═════ MATERIAL PROVIDED ═════

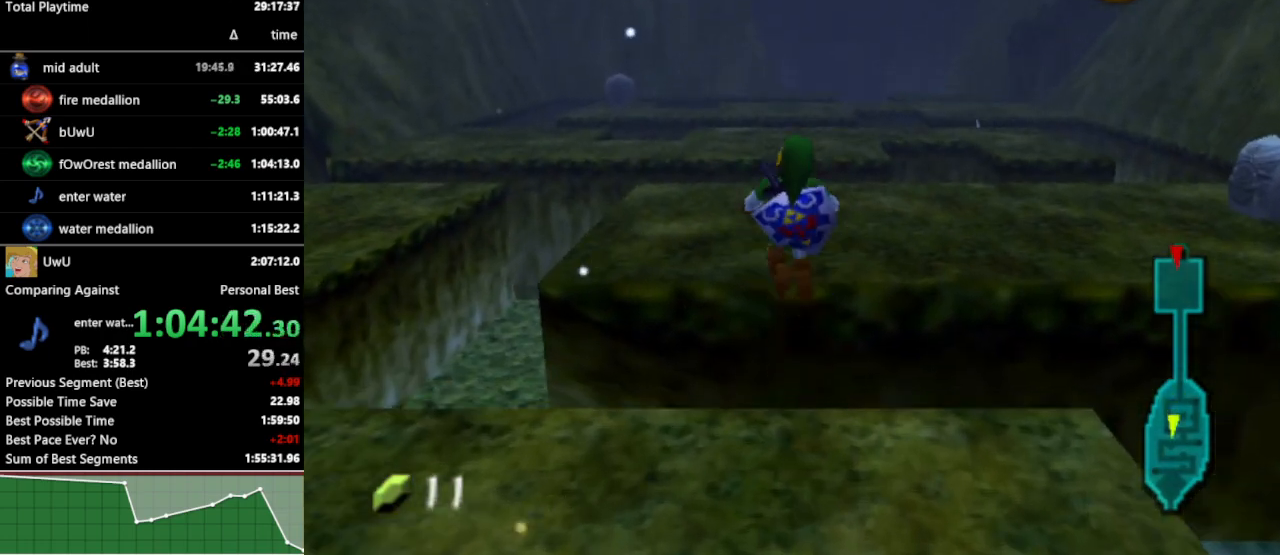
{"buttons": [], "left_stick": "up", "right_stick": "center", "events": []}
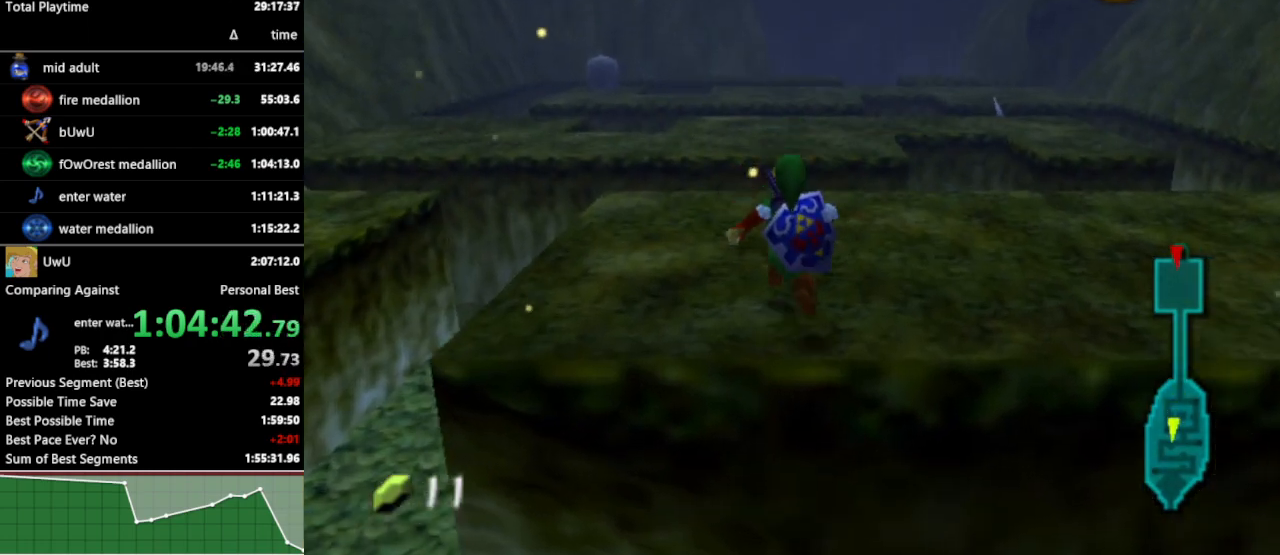
{"buttons": [], "left_stick": "up", "right_stick": "center", "events": [[233, "A", "down"], [367, "A", "up"]]}
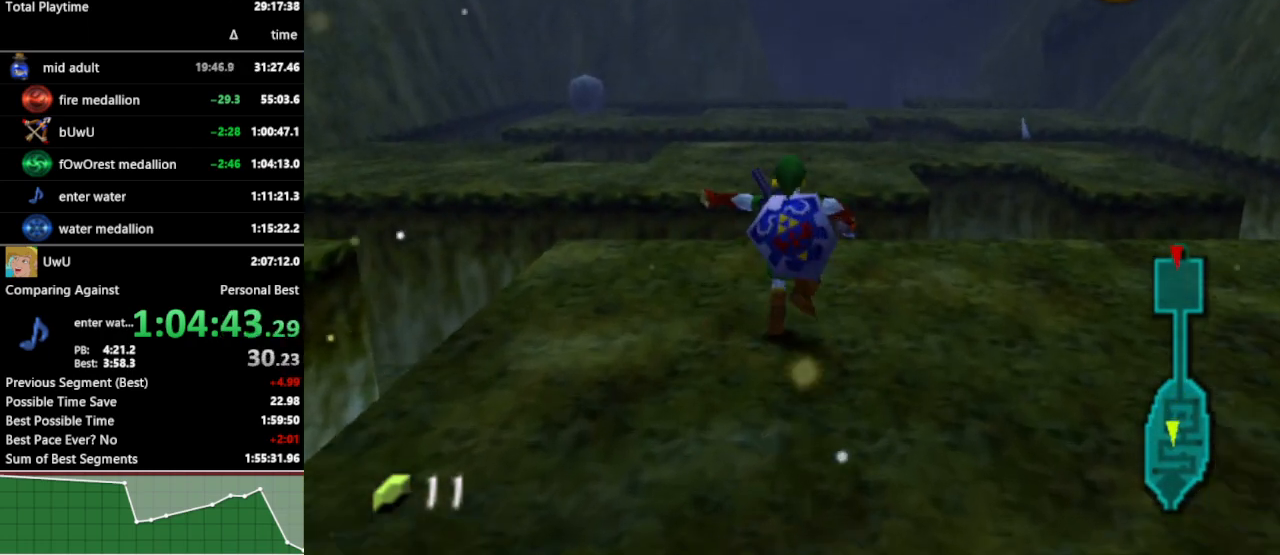
{"buttons": [], "left_stick": "up", "right_stick": "center", "events": []}
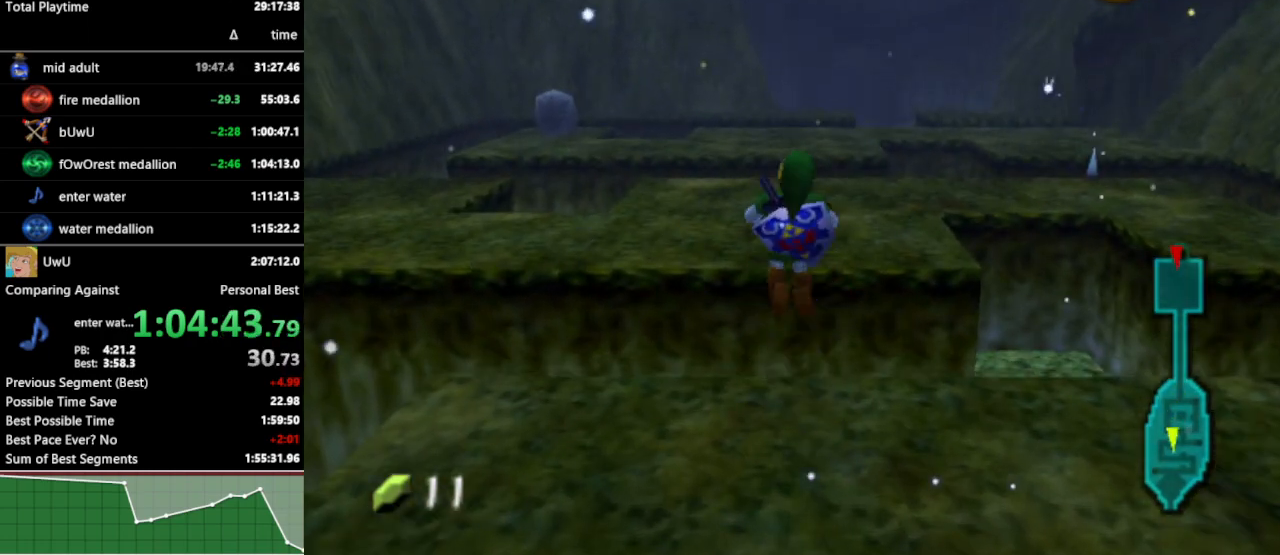
{"buttons": [], "left_stick": "up", "right_stick": "center", "events": []}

═════

> EXERCISE GOAL:
From the first line to the last, repeat the data above exactly and leave the pictures out.

> WRITTEN REPLY:
{"buttons": [], "left_stick": "up", "right_stick": "center", "events": []}
{"buttons": [], "left_stick": "up", "right_stick": "center", "events": [[233, "A", "down"], [367, "A", "up"]]}
{"buttons": [], "left_stick": "up", "right_stick": "center", "events": []}
{"buttons": [], "left_stick": "up", "right_stick": "center", "events": []}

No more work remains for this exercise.